◆ Task objective
Please repeat, exactly and without pictures, the lines of the entries below that run from the one containing "PukiWiki 1.5.4" through the one containing "печени. Видео рецепт".

◆ Available data
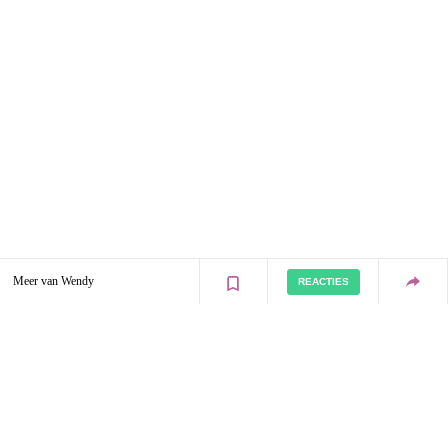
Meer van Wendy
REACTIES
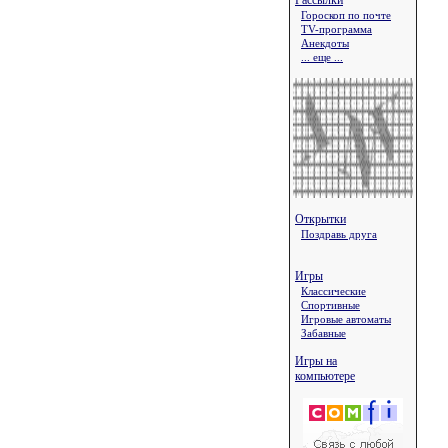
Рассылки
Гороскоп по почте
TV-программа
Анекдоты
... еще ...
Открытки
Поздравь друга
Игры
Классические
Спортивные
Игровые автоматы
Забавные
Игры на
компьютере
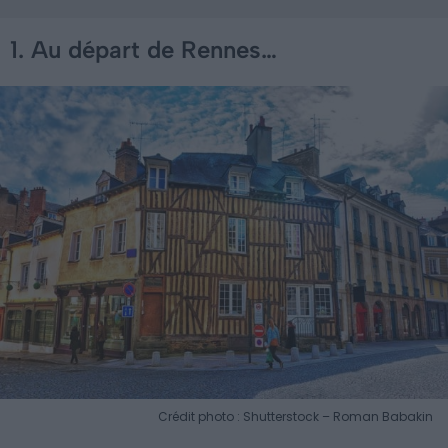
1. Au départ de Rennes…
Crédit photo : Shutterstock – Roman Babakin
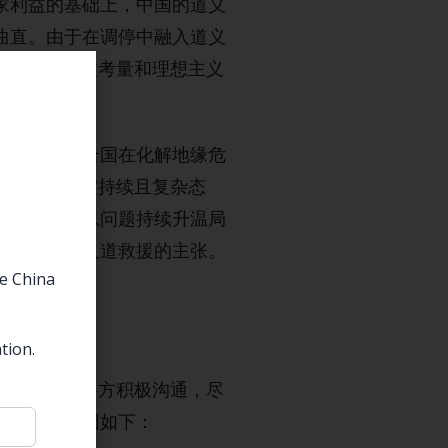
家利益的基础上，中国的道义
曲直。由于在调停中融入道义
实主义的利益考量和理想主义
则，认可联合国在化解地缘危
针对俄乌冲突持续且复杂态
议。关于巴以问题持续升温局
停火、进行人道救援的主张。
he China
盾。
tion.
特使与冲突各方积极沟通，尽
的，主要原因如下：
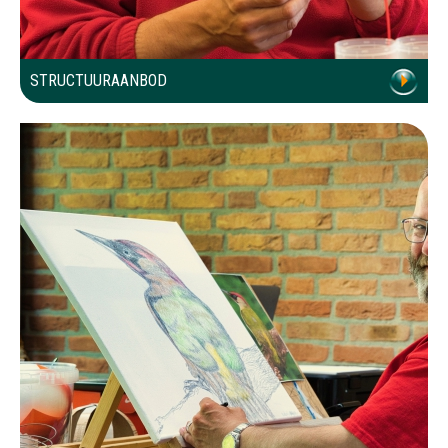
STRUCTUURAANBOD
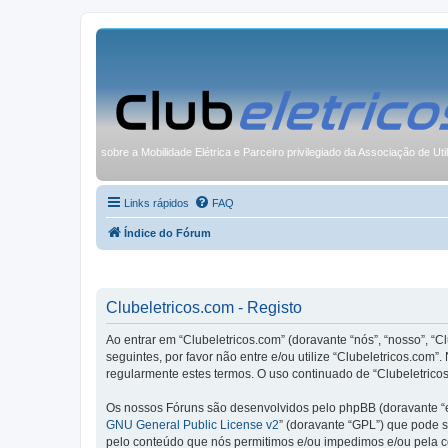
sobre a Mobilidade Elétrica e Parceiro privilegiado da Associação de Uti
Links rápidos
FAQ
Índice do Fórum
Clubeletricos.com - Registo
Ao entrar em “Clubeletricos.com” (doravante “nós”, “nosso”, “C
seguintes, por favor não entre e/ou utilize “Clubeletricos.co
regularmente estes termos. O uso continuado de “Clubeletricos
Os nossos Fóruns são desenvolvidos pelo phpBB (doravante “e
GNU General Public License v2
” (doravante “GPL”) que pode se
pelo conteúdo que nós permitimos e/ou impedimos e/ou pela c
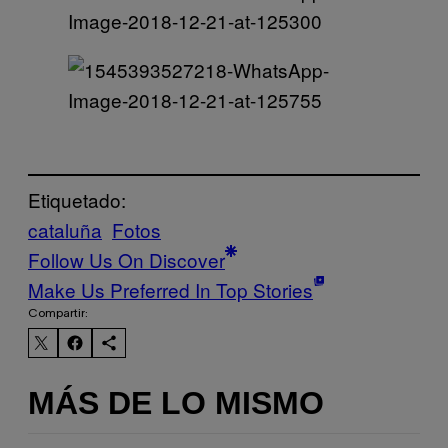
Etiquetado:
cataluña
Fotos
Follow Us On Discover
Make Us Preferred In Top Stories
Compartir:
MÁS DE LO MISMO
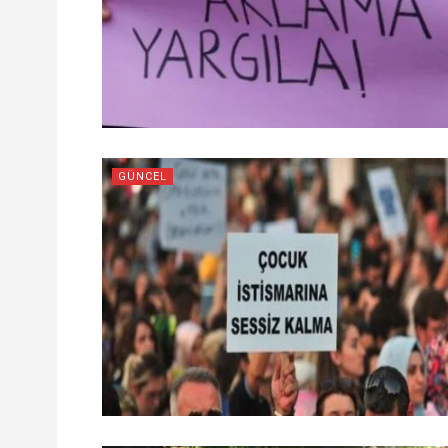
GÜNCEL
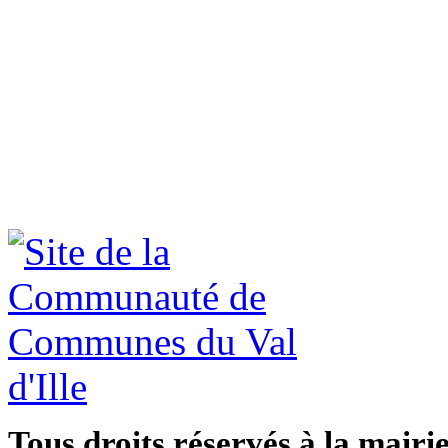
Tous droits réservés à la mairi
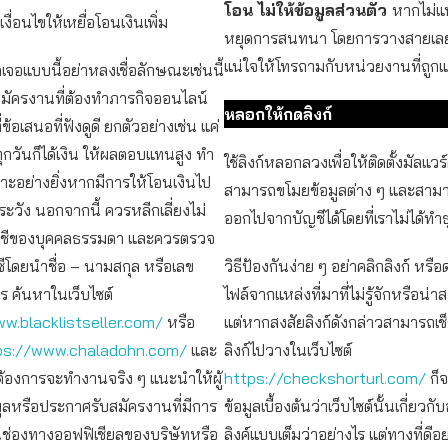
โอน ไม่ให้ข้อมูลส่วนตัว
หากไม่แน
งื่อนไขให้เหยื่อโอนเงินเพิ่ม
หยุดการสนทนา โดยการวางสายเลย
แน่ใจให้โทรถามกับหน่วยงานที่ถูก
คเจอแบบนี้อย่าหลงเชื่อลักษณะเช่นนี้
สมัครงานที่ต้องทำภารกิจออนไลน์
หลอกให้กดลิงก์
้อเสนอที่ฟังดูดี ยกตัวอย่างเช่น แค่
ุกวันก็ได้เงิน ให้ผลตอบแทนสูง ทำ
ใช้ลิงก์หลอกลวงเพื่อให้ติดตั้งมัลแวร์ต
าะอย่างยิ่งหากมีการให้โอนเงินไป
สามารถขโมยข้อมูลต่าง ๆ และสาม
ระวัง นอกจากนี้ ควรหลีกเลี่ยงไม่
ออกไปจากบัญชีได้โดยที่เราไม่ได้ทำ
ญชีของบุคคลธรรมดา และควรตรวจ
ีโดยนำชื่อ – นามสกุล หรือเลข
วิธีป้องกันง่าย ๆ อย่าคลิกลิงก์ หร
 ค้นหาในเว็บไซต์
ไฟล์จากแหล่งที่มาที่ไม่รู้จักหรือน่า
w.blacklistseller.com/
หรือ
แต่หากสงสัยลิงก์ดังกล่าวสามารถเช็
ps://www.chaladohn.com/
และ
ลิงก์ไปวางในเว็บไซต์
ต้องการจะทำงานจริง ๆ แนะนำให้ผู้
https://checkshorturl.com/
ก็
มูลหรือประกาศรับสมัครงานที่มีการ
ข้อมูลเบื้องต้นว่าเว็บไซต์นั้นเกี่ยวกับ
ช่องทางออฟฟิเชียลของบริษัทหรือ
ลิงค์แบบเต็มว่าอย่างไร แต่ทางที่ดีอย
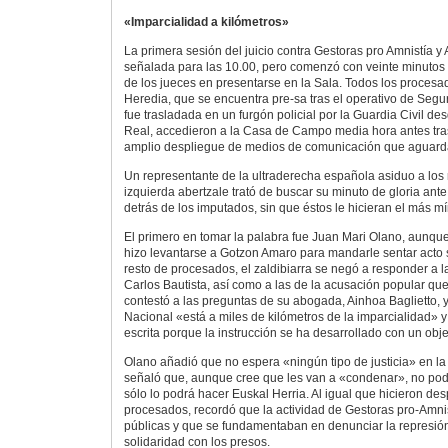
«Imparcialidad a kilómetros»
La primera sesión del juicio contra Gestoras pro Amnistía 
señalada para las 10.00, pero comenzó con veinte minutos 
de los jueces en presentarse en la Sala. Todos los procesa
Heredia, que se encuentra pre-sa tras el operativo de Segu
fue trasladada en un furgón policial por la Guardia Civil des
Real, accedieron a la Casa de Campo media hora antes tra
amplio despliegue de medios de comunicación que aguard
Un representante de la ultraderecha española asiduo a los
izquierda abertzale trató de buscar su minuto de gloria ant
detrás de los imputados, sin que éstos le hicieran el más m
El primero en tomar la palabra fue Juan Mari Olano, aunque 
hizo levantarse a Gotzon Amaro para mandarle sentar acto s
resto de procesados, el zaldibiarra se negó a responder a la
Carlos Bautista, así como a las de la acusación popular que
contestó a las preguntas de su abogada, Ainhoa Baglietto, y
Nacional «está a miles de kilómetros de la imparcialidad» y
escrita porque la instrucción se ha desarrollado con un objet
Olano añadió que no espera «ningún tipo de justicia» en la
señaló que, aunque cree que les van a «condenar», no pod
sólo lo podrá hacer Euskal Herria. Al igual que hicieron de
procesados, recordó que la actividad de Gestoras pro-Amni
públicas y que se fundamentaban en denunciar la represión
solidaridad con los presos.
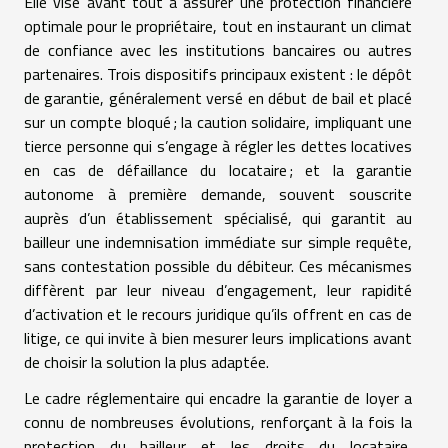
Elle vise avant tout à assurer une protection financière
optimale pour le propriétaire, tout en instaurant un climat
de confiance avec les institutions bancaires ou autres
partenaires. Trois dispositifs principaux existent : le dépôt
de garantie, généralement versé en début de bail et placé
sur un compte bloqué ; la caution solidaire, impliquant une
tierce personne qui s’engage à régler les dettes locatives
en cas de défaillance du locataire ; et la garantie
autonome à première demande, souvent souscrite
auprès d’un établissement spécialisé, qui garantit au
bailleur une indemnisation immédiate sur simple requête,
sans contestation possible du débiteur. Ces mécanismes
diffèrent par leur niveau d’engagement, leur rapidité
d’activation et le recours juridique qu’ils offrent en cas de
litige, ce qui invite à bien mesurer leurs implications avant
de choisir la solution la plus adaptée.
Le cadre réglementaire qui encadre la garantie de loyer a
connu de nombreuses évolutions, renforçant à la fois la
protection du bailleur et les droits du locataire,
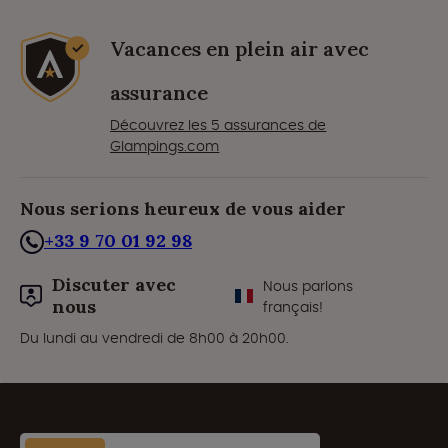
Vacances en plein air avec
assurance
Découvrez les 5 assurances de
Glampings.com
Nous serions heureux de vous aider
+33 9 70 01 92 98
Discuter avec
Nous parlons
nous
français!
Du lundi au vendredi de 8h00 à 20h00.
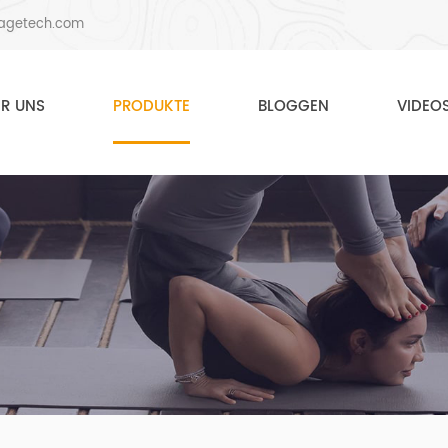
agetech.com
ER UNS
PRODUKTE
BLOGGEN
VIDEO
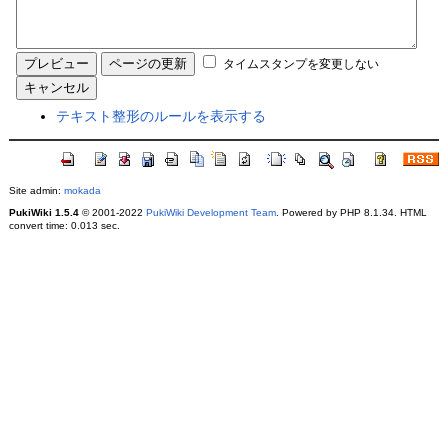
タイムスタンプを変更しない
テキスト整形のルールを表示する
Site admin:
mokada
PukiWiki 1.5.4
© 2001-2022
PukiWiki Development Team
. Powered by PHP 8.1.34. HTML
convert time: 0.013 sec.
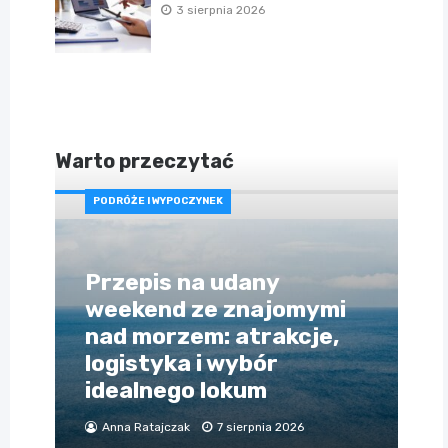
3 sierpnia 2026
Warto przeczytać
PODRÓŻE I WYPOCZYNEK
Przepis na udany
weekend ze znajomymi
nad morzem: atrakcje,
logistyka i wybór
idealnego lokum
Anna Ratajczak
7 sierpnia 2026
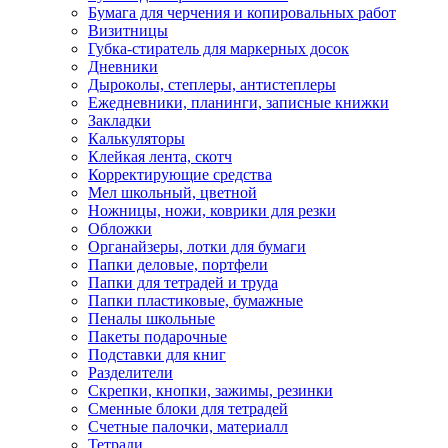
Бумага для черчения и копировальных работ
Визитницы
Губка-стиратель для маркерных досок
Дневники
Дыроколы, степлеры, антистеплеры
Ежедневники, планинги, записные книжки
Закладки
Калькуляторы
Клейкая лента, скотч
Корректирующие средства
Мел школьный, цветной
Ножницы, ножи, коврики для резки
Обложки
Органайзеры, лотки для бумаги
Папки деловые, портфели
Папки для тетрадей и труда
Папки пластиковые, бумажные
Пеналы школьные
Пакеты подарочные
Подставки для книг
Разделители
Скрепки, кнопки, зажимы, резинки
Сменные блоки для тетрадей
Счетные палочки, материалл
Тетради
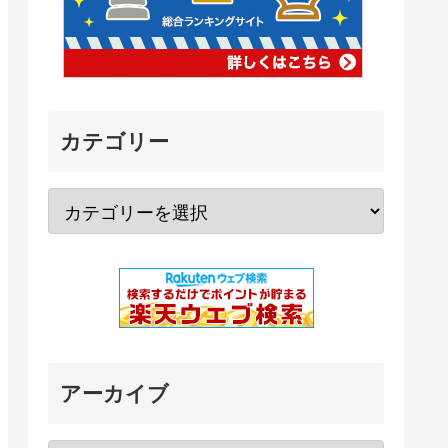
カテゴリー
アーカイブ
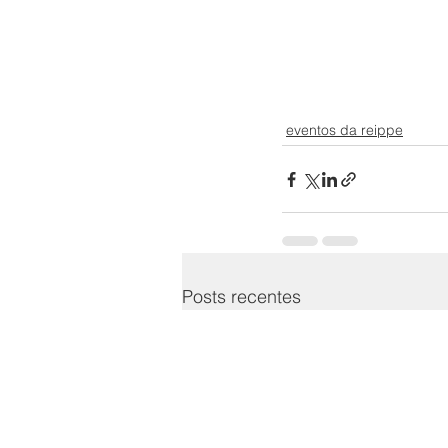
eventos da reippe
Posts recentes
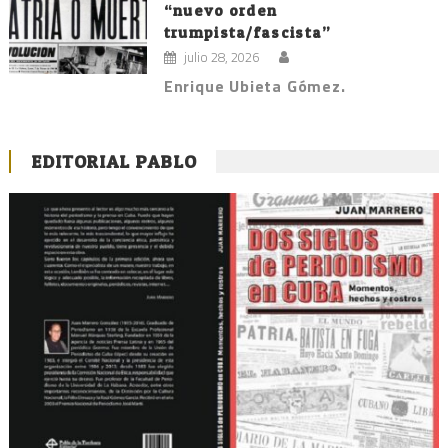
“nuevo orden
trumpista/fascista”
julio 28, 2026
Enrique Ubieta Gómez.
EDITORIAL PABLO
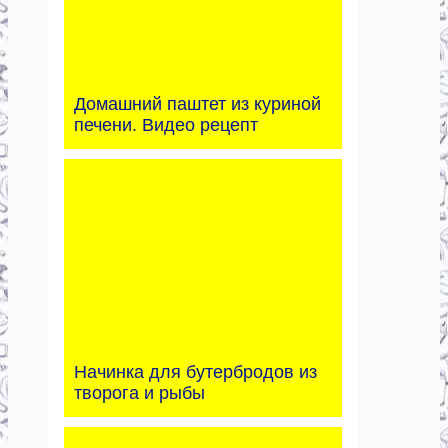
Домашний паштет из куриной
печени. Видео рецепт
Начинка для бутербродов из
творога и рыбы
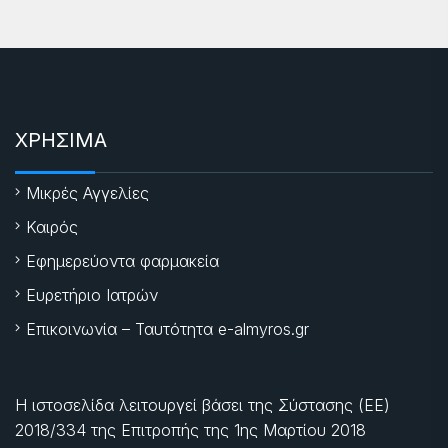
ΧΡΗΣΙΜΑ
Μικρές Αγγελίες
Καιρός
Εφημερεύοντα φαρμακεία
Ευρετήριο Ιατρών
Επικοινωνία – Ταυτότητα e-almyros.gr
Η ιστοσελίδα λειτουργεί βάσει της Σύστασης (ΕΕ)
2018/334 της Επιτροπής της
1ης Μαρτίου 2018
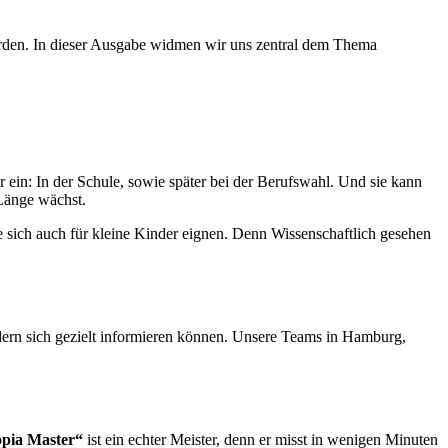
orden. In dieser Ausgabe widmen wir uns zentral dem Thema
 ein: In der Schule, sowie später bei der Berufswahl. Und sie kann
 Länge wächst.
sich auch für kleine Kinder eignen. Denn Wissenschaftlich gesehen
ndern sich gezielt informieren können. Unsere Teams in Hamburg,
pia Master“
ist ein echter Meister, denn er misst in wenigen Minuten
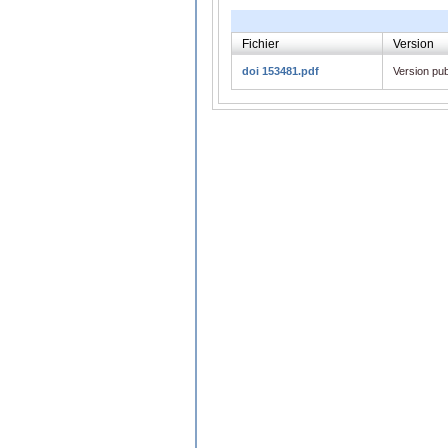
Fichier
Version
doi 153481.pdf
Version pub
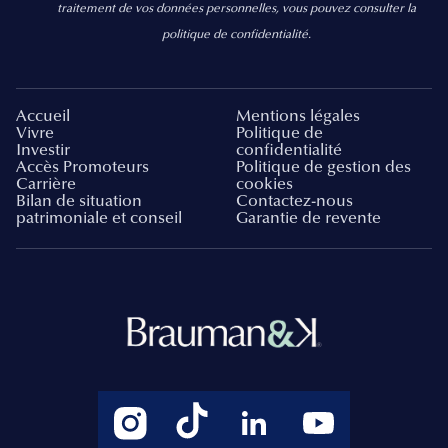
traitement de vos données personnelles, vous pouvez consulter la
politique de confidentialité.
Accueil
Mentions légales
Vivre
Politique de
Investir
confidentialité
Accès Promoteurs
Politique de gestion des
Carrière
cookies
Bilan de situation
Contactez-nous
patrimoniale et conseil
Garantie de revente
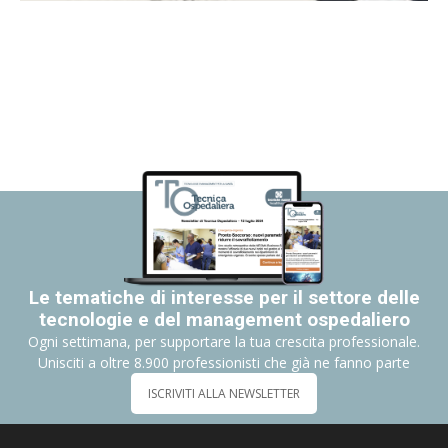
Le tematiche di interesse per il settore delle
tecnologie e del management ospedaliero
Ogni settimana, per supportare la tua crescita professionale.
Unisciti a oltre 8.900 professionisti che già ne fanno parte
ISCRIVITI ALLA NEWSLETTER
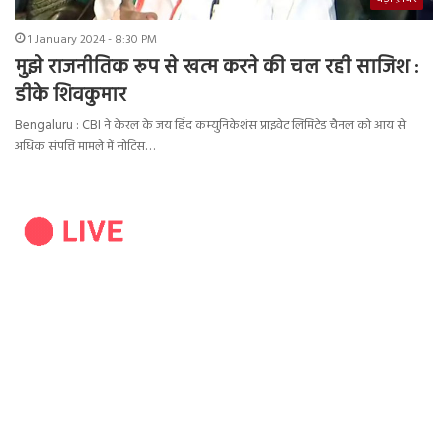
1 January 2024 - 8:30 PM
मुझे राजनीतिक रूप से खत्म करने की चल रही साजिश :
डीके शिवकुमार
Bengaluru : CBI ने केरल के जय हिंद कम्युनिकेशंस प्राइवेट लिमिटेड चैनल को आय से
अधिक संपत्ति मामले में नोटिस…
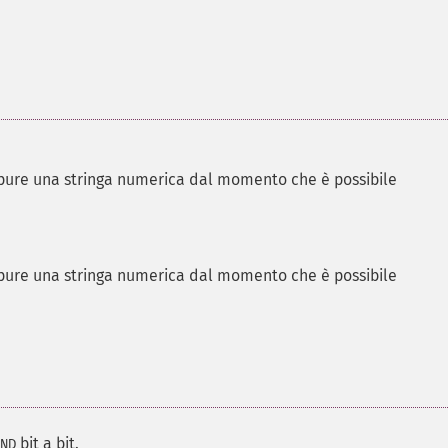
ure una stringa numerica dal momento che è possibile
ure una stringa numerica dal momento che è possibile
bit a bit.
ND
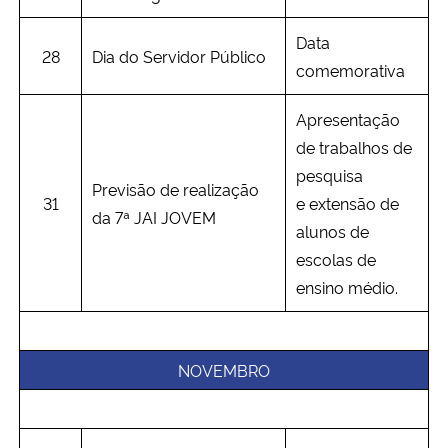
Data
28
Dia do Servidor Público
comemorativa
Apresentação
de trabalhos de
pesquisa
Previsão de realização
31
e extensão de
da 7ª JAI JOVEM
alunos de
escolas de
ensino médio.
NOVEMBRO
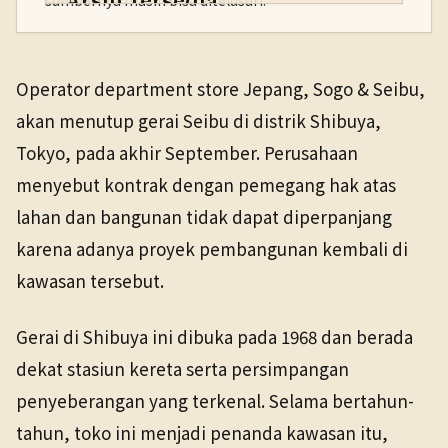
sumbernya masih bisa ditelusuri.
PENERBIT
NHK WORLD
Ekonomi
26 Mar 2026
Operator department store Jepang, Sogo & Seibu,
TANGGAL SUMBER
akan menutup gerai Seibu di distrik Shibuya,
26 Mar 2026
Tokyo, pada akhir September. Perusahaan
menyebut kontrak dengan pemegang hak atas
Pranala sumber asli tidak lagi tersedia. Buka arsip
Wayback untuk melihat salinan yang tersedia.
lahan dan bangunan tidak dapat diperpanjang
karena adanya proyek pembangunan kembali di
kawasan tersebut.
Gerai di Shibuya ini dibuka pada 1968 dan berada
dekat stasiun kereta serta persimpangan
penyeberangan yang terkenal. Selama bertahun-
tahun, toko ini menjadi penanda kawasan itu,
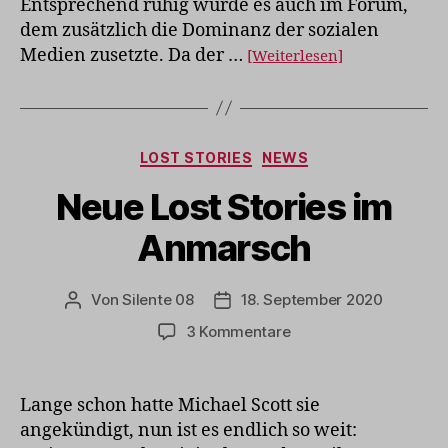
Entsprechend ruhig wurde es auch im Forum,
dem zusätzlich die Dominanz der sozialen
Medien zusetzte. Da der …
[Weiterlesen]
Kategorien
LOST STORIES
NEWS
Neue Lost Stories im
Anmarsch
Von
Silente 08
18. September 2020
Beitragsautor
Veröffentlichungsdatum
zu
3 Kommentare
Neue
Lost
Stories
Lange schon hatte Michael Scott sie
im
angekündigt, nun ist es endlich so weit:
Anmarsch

◆ Solution for this task
PukiWiki 1.5.4
© 2001-2022
PukiWiki Development Team
. Powered by PHP 8.1.34. HTML
convert time: 0.013 sec.
3 sierpnia 2026
Warto przeczytać
PODRÓŻE I WYPOCZYNEK
Przepis na udany
weekend ze znajomymi
nad morzem: atrakcje,
logistyka i wybór
idealnego lokum
Anna Ratajczak
7 sierpnia 2026
Бумага для черчения и копировальных работ
Визитницы
Губка-стиратель для маркерных досок
Дневники
Дыроколы, степлеры, антистеплеры
Ежедневники, планинги, записные книжки
Закладки
Калькуляторы
Клейкая лента, скотч
Корректирующие средства
Мел школьный, цветной
Ножницы, ножи, коврики для резки
Обложки
Органайзеры, лотки для бумаги
Папки деловые, портфели
Папки для тетрадей и труда
Папки пластиковые, бумажные
Пеналы школьные
Пакеты подарочные
Подставки для книг
Разделители
Скрепки, кнопки, зажимы, резинки
Сменные блоки для тетрадей
Счетные палочки, материалл
Тетради
カテゴリー
アーカイブ
eventos da reippe
Posts recentes
“nuevo orden
trumpista/fascista”
julio 28, 2026
Enrique Ubieta Gómez.
EDITORIAL PABLO
Домашний паштет из куриной
печени. Видео рецепт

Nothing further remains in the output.